En América Latina, el concepto de seguridad nacional se ha utilizado históricamente para combatir a supuestos "enemigos internos" y, más recientemente, al crimen organizado, lo que, según RSF, ha servido para perseguir a periodistas que investigan a las fuerzas de seguridad, la corrupción o grupos armados.

La organización destaca especialmente a Nicaragua, donde leyes sobre "agentes extranjeros" y ciberdelitos han provocado el cierre o exilio de casi todos los medios independientes, así como la retirada de la nacionalidad a periodistas exiliados.

También denuncia restricciones a la cobertura informativa en países como Cuba, Brasil, México, Perú, Colombia, El Salvador y Ecuador, así como casos de vigilancia ilegal y campañas de estigmatización contra la prensa.

El informe advierte además de que las guerras, los estados de excepción y las crisis de seguridad suelen utilizarse para ampliar el control sobre los medios y limitar el acceso a la información, mientras que la mera amenaza de conflicto basta en ocasiones para silenciar investigaciones sobre asuntos sensibles.

En algunos países, añade, la presión se extiende incluso a los familiares de periodistas exiliados mediante vigilancia, interrogatorios y otras formas de hostigamiento.

Los autores del documento sostienen que el recurso a la seguridad nacional ya no se limita a conflictos armados, sino que también afecta a investigaciones sobre corrupción, medio ambiente, salud pública o crimen organizado, mientras denuncia el uso creciente de la vigilancia digital contra periodistas, incluso en países democráticos.

Según RSF, el indicador legal de su clasificación mundial de la libertad de prensa empeoró en más del 60 % de los países entre 2025 y 2026 debido, entre otros factores, al endurecimiento de las legislaciones sobre seguridad nacional.

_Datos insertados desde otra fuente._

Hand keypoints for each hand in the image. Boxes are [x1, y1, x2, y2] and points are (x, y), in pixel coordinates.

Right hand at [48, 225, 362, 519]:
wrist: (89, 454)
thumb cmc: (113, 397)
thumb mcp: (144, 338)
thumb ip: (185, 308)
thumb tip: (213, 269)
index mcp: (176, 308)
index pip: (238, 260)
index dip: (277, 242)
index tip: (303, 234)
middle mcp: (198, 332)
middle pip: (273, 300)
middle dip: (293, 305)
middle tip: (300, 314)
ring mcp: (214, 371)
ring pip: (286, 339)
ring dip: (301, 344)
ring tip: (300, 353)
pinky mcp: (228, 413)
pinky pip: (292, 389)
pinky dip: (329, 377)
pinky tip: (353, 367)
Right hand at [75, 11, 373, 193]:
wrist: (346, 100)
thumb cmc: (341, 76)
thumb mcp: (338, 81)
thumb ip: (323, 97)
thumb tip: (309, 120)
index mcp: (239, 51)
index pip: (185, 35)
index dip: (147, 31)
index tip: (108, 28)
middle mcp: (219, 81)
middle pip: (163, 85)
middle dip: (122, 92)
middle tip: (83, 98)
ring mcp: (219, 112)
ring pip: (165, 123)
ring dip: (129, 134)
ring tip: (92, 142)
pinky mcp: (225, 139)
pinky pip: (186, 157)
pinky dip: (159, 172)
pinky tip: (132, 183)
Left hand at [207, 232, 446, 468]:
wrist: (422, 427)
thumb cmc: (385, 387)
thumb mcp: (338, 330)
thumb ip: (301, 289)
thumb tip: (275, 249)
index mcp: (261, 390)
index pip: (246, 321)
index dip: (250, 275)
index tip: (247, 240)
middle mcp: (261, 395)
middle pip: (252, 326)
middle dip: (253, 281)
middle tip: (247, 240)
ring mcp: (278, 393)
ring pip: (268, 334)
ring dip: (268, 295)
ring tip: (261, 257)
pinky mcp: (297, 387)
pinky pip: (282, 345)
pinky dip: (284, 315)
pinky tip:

Ante esta situación, la organización formula diez recomendaciones dirigidas a los Estados, entre ellas definir de forma estricta el concepto de seguridad nacional, reforzar la protección del secreto profesional y de las fuentes periodísticas, limitar el uso de leyes antiterroristas contra periodistas, someter las medidas de vigilancia a control judicial y crear mecanismos internacionales para combatir la represión transnacional contra profesionales de la información.

Además, RSF propone introducir una excepción de interés público en los procesos por espionaje contra periodistas, garantizar que las causas contra profesionales de la información se tramiten en la jurisdicción ordinaria y con todas las garantías procesales.

También habilitar recursos efectivos frente a procedimientos judiciales abusivos y preservar la libertad de prensa durante los estados de excepción o los conflictos armados, de forma que cualquier restricción sea temporal, proporcional y esté sometida a control independiente.